They conflate antisemitism with anti-Zionism & anti-crimes against humanity in order to trample on people’s first amendment rights to speech & assembly.
Theyre also ignoring the very real hate crimes being perpetrated against Palestinian-Americans, like the little boy that was stabbed to death by his racist landlord.
If you can’t protest in support of innocent civilians going through an humanitarian crisis then how is the US different from the authoritarian police state fantasy that so many Americans love to project onto places like China or North Korea? What good is your freedom if you can only exercise it when it doesn’t inconvenience the state?
There is no argument that supporting innocent people is hate speech. If there’s no avenue to publicly support Palestinian victims of war then this is literally oppression of political speech by the state.

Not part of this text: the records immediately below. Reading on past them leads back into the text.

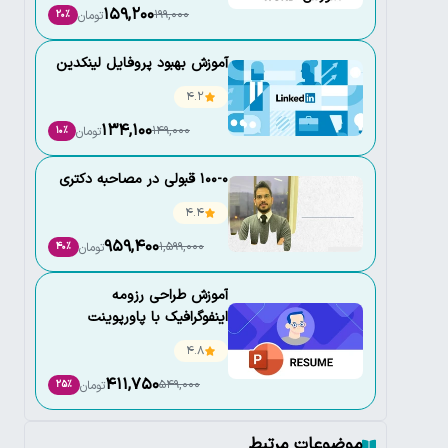
159,200
199,000
تومان
20٪
آموزش بهبود پروفایل لینکدین
4.2
134,100
149,000
تومان
10٪
100-0 قبولی در مصاحبه دکتری
4.4
959,400
1,599,000
تومان
40٪
آموزش طراحی رزومه
اینفوگرافیک با پاورپوینت
4.8
411,750
549,000
تومان
25٪
موضوعات مرتبط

It’s the only thing that the first amendment is supposed to protect and no one in power can even be bothered to pretend that this is a problem.
This is going to radicalize some folks and I am here for it.
saw video of an IDF troop or Israeli cop (not sure which) choke-slamming an anti-Zionist Orthodox Jewish man for holding a Palestinian flag.
when I say Zionism is antisemitic, it's based on what I've seen and what I've heard from Jewish people.
the guy got right back up, put his kippah back on, picked up the flag and got in the aggressor's face. Braver than I'd be.
There is much conflation going on, much of it intentional and sinister, but antisemitism does have a specific meaning & etymology pertaining to Jews, according to Wikipedia:
Due to the root word Semite, the term is prone to being invoked as a misnomer by those who interpret it as referring to racist hatred directed at all "Semitic people" (i.e., those who speak Semitic languages, such as Arabs, Assyrians, and Arameans). This usage is erroneous; the compound word antisemitismus (lit. 'antisemitism') was first used in print in Germany in 1879 as a "scientific-sounding term" for Judenhass (lit. 'Jew-hatred'), and it has since been used to refer to anti-Jewish sentiment alone.
I'm pretty sure that using the term "Semite" in any other context than the modern interpretation of "antisemitic", meaining prejudice against Jews, stopped being a thing roughly around the same time that we stopped treating the bible as an authority on the classification of human races. Same with Hamites and Japhetites.
Seriously? Gonna be pedantic about "semitic" and then intentionally use "Zionist" wrong?
Looks to me like they used Zionist correctly.
They're settler colonists supporting a genocidal apartheid ethnostate.
Even liberals can understand how these terms apply - if they decide to honestly interrogate the subject.
Israelites and appropriating semitic cultures as their own, name a more iconic duo.